Chaplain Nicole Smith of Hennepin Healthcare said she spends much more of her time comforting hospital staff members during the pandemic.
She’s also grateful for her own colleagues who help her process her days.
“That gives us time to sort of release some of what happened,” Smith said. “So much of our ministry is not just words, it’s being present with people.”
The Association of Professional Chaplains reports it recently began daily virtual roundtables in response to the COVID-19 pandemic to help more than 5,000 members from various faiths across the world comfort each other.
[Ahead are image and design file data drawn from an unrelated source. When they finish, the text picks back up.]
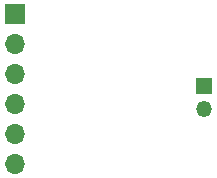
<source format=gbs>
%TF.GenerationSoftware,KiCad,Pcbnew,7.0.9*%
%TF.CreationDate,2024-04-03T22:09:18+09:00*%
%TF.ProjectId,max31855,6d617833-3138-4353-952e-6b696361645f,rev?*%
%TF.SameCoordinates,Original*%
%TF.FileFunction,Soldermask,Bot*%
%TF.FilePolarity,Negative*%
%FSLAX46Y46*%
G04 Gerber Fmt 4.6, Leading zero omitted, Abs format (unit mm)*
G04 Created by KiCad (PCBNEW 7.0.9) date 2024-04-03 22:09:18*
%MOMM*%
%LPD*%
G01*
G04 APERTURE LIST*
%ADD10R,1.350000X1.350000*%
%ADD11O,1.350000X1.350000*%
%ADD12R,1.700000X1.700000*%
%ADD13O,1.700000X1.700000*%
G04 APERTURE END LIST*
D10*
%TO.C,J2*%
X130000000Y-110500000D03*
D11*
X130000000Y-112500000D03*
%TD*%
D12*
%TO.C,J1*%
X114000000Y-104420000D03*
D13*
X114000000Y-106960000D03*
X114000000Y-109500000D03*
X114000000Y-112040000D03*
X114000000Y-114580000D03*
X114000000Y-117120000D03*
%TD*%
M02*

</source>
The organization is offering resources including best practices around virtual care, like how to set gentle boundaries around time and interpret or use silence to help people open up.
Lindberg said every person has unique needs.
“Sometimes that looks like praying, sometimes it doesn't, sometimes it’s silence,” she said.
It’s harder these days to break through with people, Liberman said, because many times they are limited to voice.
“It takes just a thousand-fold more time to listen deeply to their voice, to listen to their pauses,” she continued, “but I tell you, you can hear someone smile on the phone.”